Data entries
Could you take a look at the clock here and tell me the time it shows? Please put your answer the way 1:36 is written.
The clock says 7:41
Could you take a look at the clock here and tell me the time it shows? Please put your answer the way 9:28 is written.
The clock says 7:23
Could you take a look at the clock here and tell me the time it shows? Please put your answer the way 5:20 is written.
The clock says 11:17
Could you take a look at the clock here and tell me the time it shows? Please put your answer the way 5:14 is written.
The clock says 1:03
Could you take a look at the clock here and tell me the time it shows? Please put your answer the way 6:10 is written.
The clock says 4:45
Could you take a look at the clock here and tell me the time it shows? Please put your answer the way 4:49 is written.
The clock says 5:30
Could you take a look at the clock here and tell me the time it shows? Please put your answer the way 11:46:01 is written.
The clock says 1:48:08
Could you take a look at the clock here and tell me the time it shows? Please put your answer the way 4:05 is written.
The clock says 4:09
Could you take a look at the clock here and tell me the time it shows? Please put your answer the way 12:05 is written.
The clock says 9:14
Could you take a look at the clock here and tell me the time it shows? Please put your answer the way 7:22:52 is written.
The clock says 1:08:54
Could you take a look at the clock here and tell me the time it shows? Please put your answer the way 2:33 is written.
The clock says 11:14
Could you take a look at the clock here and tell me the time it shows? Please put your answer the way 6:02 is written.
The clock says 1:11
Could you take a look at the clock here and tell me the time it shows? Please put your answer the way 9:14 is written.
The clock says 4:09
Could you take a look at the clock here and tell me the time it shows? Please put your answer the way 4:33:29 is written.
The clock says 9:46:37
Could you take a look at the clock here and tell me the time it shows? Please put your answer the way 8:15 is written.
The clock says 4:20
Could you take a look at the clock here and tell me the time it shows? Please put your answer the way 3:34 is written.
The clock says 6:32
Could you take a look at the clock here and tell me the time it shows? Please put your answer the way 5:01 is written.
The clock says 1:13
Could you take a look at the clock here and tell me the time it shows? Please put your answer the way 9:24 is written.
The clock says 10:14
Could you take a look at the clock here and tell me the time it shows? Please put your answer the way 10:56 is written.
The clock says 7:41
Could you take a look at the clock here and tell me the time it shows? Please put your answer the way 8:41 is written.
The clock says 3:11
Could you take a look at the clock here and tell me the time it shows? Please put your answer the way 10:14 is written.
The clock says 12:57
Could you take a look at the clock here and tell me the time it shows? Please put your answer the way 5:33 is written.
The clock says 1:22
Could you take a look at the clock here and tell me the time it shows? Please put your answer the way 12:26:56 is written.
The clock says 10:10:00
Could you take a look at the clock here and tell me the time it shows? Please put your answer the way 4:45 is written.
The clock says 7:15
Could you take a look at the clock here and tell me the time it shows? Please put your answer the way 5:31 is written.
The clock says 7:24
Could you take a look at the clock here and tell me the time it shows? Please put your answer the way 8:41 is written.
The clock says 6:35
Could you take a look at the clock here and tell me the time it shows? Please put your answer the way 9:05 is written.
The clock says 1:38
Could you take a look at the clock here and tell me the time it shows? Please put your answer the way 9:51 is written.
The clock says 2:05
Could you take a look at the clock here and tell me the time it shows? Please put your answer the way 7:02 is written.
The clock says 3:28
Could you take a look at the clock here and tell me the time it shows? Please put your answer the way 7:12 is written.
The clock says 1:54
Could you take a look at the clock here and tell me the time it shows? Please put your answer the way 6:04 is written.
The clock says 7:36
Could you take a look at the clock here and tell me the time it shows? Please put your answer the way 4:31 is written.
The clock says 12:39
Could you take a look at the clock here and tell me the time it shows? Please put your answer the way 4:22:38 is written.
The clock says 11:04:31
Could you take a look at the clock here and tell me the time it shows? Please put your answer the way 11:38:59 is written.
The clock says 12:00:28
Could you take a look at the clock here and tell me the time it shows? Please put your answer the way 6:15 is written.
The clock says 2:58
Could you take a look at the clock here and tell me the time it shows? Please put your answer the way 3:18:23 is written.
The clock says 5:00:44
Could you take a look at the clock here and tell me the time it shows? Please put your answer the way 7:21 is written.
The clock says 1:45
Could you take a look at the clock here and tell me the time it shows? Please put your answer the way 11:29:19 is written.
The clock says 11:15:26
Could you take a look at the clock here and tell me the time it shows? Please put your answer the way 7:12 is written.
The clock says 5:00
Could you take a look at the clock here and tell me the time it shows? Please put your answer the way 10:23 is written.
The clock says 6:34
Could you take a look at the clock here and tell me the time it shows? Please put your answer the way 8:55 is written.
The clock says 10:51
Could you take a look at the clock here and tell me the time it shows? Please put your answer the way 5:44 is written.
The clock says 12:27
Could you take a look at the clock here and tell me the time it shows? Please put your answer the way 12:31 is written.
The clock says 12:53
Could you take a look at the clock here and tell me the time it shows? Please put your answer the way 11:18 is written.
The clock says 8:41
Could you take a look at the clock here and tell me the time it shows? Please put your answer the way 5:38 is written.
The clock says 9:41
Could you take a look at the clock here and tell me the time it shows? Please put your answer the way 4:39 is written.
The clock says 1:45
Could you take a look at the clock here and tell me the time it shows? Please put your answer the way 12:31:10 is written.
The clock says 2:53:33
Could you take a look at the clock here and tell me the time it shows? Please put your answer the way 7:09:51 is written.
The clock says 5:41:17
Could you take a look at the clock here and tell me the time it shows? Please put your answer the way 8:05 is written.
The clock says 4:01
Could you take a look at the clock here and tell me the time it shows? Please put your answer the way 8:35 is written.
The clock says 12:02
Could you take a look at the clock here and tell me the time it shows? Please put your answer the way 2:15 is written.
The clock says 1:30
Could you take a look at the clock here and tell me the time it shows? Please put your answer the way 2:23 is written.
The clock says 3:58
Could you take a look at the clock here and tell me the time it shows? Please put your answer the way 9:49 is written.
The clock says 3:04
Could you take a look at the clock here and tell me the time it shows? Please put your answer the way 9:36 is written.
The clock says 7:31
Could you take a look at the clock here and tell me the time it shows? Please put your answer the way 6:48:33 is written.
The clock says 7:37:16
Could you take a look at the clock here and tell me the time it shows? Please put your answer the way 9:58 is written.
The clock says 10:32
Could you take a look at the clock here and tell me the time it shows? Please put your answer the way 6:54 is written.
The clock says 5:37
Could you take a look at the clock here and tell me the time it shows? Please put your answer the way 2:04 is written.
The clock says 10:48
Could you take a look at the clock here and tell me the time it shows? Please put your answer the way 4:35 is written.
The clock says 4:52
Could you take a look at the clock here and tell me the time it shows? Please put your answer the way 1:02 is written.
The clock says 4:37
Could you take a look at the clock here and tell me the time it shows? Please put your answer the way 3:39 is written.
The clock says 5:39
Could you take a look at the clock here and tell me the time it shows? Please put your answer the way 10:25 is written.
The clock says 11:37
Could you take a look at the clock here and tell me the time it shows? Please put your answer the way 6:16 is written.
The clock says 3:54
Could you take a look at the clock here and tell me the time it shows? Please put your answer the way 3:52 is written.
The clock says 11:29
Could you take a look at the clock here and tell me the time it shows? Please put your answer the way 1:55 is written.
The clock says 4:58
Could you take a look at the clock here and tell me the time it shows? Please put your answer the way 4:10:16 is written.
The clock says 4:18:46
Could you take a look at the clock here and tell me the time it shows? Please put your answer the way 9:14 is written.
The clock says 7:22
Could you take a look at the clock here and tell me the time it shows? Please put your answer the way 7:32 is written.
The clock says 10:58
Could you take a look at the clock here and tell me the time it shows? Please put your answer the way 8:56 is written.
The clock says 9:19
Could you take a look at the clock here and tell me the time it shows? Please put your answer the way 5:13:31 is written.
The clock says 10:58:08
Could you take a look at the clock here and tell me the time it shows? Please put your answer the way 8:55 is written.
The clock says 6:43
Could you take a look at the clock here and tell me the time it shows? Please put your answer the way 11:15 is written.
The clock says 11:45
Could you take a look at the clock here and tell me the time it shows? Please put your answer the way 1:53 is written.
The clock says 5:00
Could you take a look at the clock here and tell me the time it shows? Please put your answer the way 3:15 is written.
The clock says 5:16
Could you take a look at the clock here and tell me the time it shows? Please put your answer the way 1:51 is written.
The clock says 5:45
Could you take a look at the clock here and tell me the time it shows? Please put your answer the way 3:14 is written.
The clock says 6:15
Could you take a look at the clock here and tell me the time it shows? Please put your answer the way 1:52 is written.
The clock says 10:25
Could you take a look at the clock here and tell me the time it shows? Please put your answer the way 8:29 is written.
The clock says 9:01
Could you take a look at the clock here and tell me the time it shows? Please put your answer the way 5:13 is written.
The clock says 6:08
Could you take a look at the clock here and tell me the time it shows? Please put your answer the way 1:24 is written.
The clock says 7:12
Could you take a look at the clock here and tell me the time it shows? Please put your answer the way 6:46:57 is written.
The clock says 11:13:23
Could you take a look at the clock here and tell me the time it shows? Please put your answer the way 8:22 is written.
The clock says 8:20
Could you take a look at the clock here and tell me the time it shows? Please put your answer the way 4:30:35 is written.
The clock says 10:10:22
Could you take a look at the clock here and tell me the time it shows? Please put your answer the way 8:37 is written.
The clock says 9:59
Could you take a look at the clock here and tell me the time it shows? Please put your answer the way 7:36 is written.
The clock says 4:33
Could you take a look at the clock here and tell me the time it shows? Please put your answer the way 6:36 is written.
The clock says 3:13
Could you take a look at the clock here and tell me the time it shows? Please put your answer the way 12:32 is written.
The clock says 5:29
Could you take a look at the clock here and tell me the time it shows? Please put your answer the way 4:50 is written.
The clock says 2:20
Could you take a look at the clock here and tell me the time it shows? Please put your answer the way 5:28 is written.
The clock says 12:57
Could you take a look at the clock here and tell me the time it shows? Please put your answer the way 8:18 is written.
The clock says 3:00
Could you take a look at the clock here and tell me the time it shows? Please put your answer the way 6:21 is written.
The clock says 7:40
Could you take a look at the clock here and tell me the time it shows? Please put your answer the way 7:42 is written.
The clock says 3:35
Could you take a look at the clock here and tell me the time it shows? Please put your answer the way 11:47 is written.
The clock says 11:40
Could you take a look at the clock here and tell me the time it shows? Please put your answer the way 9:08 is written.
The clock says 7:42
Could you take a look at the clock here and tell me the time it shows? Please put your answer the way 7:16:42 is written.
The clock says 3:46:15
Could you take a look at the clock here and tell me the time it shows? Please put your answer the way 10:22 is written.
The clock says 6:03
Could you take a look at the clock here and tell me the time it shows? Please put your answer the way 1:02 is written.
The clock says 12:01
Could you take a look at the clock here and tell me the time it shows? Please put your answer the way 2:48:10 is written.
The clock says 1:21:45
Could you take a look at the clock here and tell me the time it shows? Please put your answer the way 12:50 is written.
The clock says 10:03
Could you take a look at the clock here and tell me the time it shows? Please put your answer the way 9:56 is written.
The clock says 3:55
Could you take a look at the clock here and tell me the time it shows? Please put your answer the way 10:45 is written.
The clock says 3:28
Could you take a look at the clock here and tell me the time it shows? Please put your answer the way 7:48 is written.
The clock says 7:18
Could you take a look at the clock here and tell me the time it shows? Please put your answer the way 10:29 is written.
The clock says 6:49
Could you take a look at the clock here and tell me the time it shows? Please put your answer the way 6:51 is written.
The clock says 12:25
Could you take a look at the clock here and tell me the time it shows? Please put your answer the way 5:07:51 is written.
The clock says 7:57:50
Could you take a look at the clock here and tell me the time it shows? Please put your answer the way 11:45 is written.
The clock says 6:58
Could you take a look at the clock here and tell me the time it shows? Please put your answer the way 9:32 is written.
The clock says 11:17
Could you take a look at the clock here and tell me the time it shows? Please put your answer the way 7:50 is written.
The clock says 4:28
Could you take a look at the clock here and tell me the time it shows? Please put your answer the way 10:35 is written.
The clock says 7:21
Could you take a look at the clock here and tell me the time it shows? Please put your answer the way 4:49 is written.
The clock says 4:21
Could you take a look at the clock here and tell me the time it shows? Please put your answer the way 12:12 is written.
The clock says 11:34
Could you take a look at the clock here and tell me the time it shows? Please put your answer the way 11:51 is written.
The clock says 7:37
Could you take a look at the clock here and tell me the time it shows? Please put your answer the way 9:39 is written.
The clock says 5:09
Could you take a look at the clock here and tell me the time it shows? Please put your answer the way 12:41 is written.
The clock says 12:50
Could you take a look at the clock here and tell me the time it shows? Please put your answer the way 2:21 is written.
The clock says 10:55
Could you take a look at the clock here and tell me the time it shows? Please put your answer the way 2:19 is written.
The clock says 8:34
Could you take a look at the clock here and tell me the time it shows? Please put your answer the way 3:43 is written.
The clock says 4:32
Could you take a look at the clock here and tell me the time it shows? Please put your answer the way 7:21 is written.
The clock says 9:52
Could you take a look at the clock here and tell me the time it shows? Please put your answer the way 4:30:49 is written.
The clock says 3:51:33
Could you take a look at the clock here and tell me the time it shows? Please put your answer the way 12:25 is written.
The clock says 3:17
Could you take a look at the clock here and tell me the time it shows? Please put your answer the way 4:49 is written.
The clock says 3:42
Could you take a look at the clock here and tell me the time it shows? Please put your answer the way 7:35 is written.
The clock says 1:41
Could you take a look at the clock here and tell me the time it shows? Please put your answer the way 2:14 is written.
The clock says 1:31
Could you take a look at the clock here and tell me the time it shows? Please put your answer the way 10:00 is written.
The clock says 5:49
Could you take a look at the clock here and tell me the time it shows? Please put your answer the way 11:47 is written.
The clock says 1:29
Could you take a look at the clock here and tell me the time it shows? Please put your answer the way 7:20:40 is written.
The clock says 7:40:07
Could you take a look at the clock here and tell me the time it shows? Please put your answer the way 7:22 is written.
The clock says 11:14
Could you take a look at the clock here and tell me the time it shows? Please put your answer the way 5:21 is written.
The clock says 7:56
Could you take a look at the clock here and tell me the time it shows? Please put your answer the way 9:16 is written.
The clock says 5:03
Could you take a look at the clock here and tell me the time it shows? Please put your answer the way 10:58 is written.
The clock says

- [What to produce]: Reproduce verbatim the lines of the records above, starting with the line that contains "5:14 is written." and continuing through the line that contains "The clock says 1:08:54", including both.

- [Solved problem]:
Could you take a look at the clock here and tell me the time it shows? Please put your answer the way 5:14 is written.
The clock says 1:03
Could you take a look at the clock here and tell me the time it shows? Please put your answer the way 6:10 is written.
The clock says 4:45
Could you take a look at the clock here and tell me the time it shows? Please put your answer the way 4:49 is written.
The clock says 5:30
Could you take a look at the clock here and tell me the time it shows? Please put your answer the way 11:46:01 is written.
The clock says 1:48:08
Could you take a look at the clock here and tell me the time it shows? Please put your answer the way 4:05 is written.
The clock says 4:09
Could you take a look at the clock here and tell me the time it shows? Please put your answer the way 12:05 is written.
The clock says 9:14
Could you take a look at the clock here and tell me the time it shows? Please put your answer the way 7:22:52 is written.
The clock says 1:08:54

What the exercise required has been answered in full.